RHist<2, float, bool> hist(...);
for (...) {
   hist.Fill(jet.pT(), trigger_selection(jet));
auto eff = DivideBinomial(hist);

This would actually be faster: one Fill per jet instead of one to two. Would that be awkward to use? Or do you think you could get used to it?

Cheers, Axel.

Hi Axel,

where are the weights in all these examples? Will they be supported, too? We almost never have a privilege to do


, it’s always

all.Fill(jet.pT(), some_weight);
pass.Fill(jet.pT(), some_weight);

Sure, weights are there, just like before. So, back to the original question: bool axis okay? Convincing arguments?

Yes, absolutely!

This looks good. I have a question for something else that would be nice and efficient (and perhaps is already in a roadmap): what about support for multiple weight variations? Since CMS is emphasizing systematic variations using weights in MC, it can easily be the case we have to fill dozens of histograms with the same x, y, z content and only a change in weight. I don’t know how (in)efficient RDataFrame is when creating all these histograms, but I’d figure there’s a much more efficient version that could be filled with a signature like the below in old event loop…

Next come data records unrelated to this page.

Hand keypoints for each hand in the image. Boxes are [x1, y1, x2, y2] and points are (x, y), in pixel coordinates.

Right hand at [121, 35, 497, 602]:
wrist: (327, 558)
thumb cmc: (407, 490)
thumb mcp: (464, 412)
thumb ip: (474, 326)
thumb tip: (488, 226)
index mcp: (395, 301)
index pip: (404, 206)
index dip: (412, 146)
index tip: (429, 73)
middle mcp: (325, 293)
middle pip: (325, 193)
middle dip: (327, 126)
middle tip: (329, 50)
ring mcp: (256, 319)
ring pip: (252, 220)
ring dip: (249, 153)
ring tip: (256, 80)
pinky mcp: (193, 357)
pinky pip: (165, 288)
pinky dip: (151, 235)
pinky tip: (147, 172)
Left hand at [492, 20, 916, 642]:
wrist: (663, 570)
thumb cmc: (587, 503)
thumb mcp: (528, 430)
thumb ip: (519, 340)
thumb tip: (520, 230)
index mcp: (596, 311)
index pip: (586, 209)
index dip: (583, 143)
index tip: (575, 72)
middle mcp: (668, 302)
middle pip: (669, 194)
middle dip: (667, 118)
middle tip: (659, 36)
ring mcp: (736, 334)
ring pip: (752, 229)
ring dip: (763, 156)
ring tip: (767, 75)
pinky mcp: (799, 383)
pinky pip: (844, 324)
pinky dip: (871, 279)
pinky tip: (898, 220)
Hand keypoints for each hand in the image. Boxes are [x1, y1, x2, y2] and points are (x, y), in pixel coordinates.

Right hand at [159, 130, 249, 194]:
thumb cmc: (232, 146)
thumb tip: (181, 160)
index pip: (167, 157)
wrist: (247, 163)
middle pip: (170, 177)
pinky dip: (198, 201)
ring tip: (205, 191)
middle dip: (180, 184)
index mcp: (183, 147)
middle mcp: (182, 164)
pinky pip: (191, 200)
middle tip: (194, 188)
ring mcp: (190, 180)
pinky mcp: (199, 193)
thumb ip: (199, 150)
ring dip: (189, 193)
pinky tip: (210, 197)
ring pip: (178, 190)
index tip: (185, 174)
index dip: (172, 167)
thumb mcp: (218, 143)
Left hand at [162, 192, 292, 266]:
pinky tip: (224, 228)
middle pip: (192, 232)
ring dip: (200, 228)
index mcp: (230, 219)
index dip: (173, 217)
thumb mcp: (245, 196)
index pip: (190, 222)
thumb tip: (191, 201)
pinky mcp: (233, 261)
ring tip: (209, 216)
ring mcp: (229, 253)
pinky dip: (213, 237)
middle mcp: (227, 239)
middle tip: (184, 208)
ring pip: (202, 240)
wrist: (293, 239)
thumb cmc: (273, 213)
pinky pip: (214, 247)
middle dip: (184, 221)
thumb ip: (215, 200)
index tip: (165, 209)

    std::map<string, float> weights;
    weights["Nominal"] = 0.36;
    weights["PileupDown"] = 0.34;
    weights["PileupUp"] = 0.39;
    weights["FactorizationUp"] = 0.4;
    hist.Fill(jet.pT(), trigger_selection(jet), weights);
}//end loop

So a single histogram storing a vector of weights per bin, whether or not it really took a std::map for input

1 Like

Yes, I think that would be useful (and less awkward than keeping track of two histograms).

The idea by @nmangane is also interesting (weight-based systematics are very easy to do in RDataFrame, but we tend to have a lot of them, for many histograms, so even a small gain in storage or computing time may be worth it).

We already foresaw keeping track of multiple uncertainties. The systematics layer is a great idea - we were thinking of plugging this into RDataFrame, but this has indeed a data-storage side, too, and I like your idea of a systematics “axis”. The bulk of hist filling goes into bin calculation, and that needs to be done only once for a set of systematics, i.e. this is a real usability and perf improvement!

I’ll have to think whether that’s better modeled as a “wrapper” layer around N histograms, or whether histograms should support that themselves. So far I’m leaning towards “wrapper object”, also because moments need to be kept per weight dimension. Opinions?